• [What is needed]: Transcribe the records below exactly, leaving out any pictures.

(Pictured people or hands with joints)
══════════════════════════════

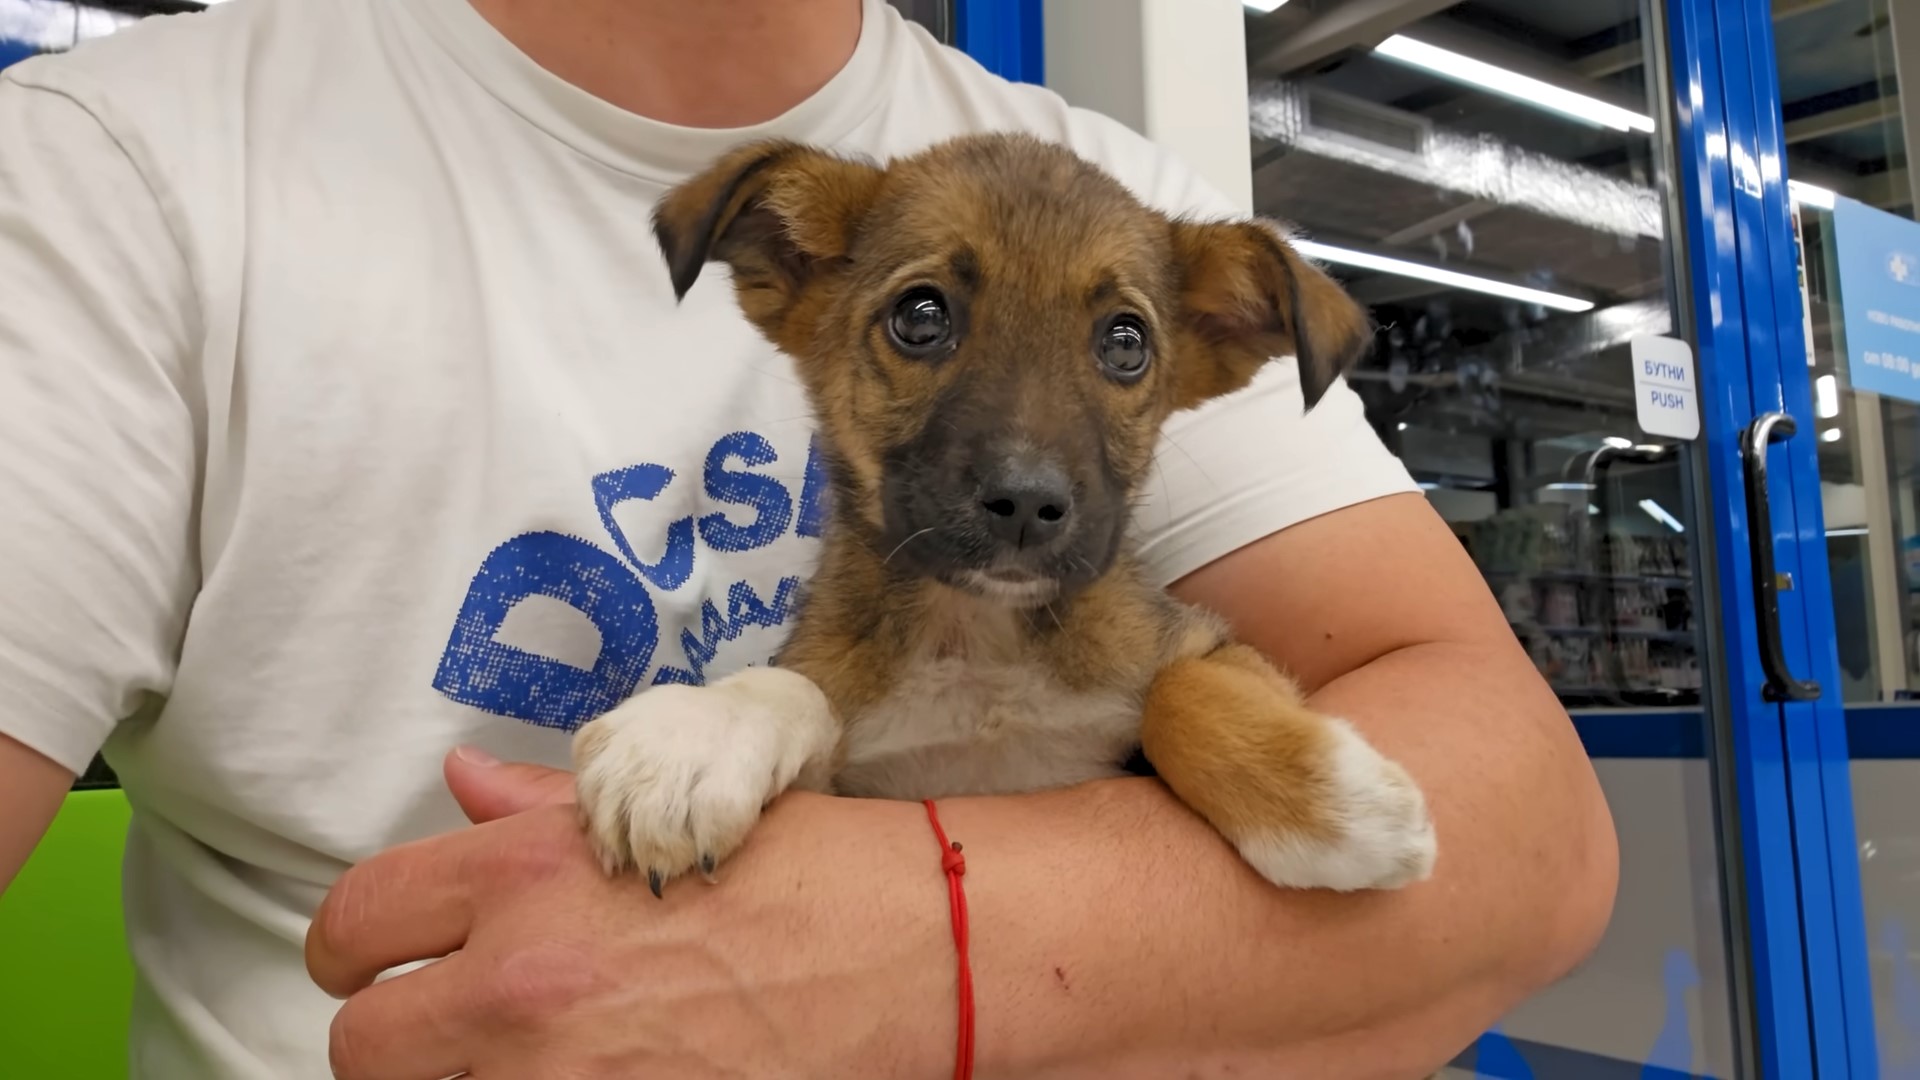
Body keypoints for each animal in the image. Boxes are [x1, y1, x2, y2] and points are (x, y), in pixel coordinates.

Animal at [560, 130, 1436, 895]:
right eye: (921, 316)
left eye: (1126, 342)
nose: (1027, 503)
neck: (979, 637)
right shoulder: (852, 774)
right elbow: (797, 687)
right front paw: (695, 736)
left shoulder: (1209, 644)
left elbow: (1178, 690)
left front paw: (1334, 805)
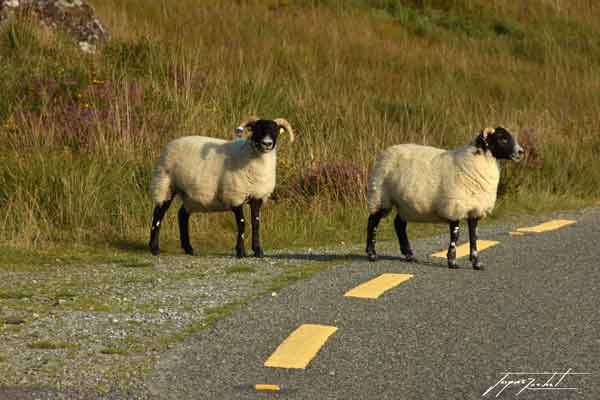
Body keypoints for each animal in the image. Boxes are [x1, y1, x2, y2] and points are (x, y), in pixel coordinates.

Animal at [150, 117, 296, 258]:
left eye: (275, 130)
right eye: (257, 129)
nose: (267, 143)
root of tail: (170, 144)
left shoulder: (257, 196)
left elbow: (256, 224)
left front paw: (258, 251)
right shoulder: (235, 196)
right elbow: (242, 223)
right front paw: (241, 252)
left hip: (189, 195)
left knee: (182, 215)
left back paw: (189, 249)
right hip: (165, 184)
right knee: (158, 214)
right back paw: (154, 249)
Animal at [364, 126, 524, 270]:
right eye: (502, 138)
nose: (521, 152)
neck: (474, 162)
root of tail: (386, 151)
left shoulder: (474, 209)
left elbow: (474, 237)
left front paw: (477, 263)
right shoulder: (454, 206)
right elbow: (455, 236)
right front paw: (452, 262)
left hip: (405, 204)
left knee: (399, 225)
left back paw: (409, 255)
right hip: (380, 195)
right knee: (373, 222)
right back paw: (372, 254)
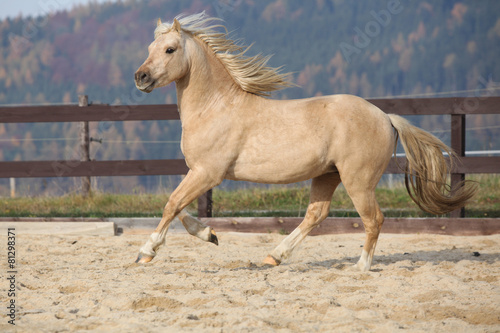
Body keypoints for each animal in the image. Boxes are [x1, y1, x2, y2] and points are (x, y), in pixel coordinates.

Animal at [134, 13, 476, 272]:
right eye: (149, 46)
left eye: (170, 49)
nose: (140, 77)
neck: (216, 106)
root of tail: (386, 117)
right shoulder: (199, 172)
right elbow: (178, 207)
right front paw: (210, 235)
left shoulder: (208, 173)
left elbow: (172, 204)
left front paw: (146, 252)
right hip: (327, 175)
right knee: (316, 215)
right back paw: (274, 256)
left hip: (359, 181)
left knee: (373, 219)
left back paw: (360, 267)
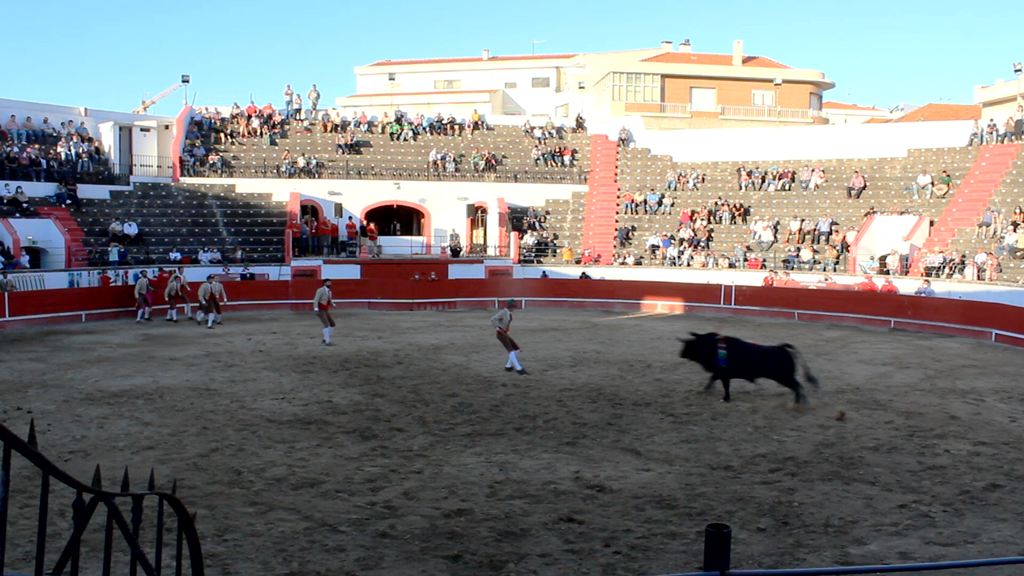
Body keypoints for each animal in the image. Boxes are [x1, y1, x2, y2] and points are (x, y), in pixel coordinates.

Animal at [675, 330, 819, 401]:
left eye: (689, 344)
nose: (680, 354)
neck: (712, 346)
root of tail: (781, 347)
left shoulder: (723, 373)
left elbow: (724, 385)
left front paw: (725, 398)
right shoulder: (720, 373)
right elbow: (713, 380)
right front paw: (708, 390)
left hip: (784, 377)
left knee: (797, 387)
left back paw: (798, 402)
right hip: (785, 377)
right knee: (798, 387)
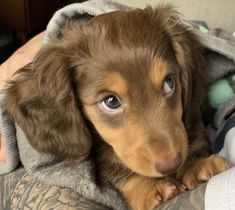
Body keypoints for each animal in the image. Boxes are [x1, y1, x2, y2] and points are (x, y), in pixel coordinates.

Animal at [3, 4, 229, 210]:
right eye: (111, 102)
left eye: (169, 83)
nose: (171, 163)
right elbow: (111, 166)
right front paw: (148, 188)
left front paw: (196, 164)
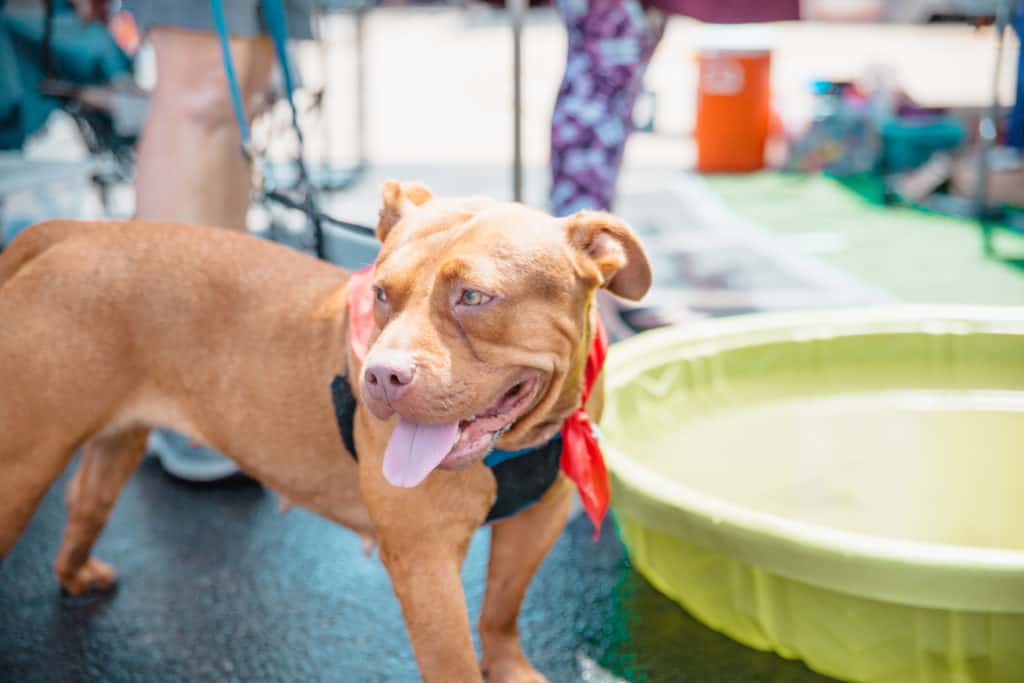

══════════════════════════════

• [Task result]:
Body keypoints for each animal in the image. Boxes are [x1, y1, x2, y2] and points are (x, y), in pixel coordinates.

Animal at [560, 130, 1436, 895]:
right eye: (921, 316)
left eye: (1126, 342)
nose: (1027, 503)
neck: (979, 637)
right shoulder: (852, 774)
right elbow: (797, 687)
right front paw: (695, 736)
left shoulder: (1209, 644)
left elbow: (1178, 690)
left front paw: (1334, 805)
Body keypoints for each animal in the image. Boxes are [x1, y1, x2, y2] and points are (x, y), in pixel coordinates.

Animal at [150, 117, 296, 258]:
left eye: (275, 130)
right eye: (257, 129)
nose: (267, 143)
root of tail: (170, 144)
left shoulder: (257, 196)
left elbow: (256, 224)
left front paw: (258, 251)
right shoulder: (235, 196)
right elbow: (242, 223)
right front paw: (241, 252)
left hip: (189, 195)
left knee: (182, 215)
left back paw: (189, 249)
right hip: (165, 184)
right knee: (158, 214)
right back paw: (154, 249)
Animal at [364, 126, 524, 270]:
right eye: (502, 138)
nose: (521, 152)
neck: (474, 162)
root of tail: (386, 151)
left shoulder: (474, 209)
left elbow: (474, 237)
left front paw: (477, 263)
right shoulder: (454, 206)
right elbow: (455, 236)
right front paw: (452, 262)
left hip: (405, 204)
left knee: (399, 225)
left back paw: (409, 255)
right hip: (380, 195)
right knee: (373, 222)
right back paw: (372, 254)
Body keypoints for each animal in the image. Boxes are [x1, y1, x2, y2] and points are (x, y), in pixel coordinates.

Animal at [134, 13, 476, 272]:
right eye: (149, 46)
left eye: (170, 49)
nose: (140, 77)
neck: (216, 106)
root of tail: (386, 117)
right shoulder: (199, 172)
right elbow: (178, 207)
right front paw: (210, 235)
left shoulder: (208, 173)
left elbow: (172, 204)
left front paw: (146, 252)
right hip: (327, 175)
right knee: (316, 215)
right back paw: (274, 256)
left hip: (359, 181)
left knee: (373, 219)
left back paw: (360, 267)
Body keypoints for each animal in the image. Boxes are [x1, y1, x2, y2] and points are (x, y), in pixel coordinates.

Animal at [675, 330, 819, 401]:
left eye: (689, 344)
nose: (680, 354)
neck: (712, 346)
root of tail: (781, 347)
left shoulder: (723, 373)
left elbow: (724, 385)
left front paw: (725, 398)
right shoulder: (720, 373)
right elbow: (713, 380)
right front paw: (708, 390)
left hip: (784, 377)
left knee: (797, 387)
left back paw: (798, 402)
right hip: (785, 377)
right knee: (798, 387)
Body keypoints for each animal in the image. Boxes are [x1, y1, x2, y2] and points are (x, y), in pixel coordinates.

Animal at [3, 4, 229, 210]:
right eye: (111, 102)
left eye: (169, 83)
nose: (171, 163)
right elbow: (111, 166)
right front paw: (148, 188)
left front paw: (196, 164)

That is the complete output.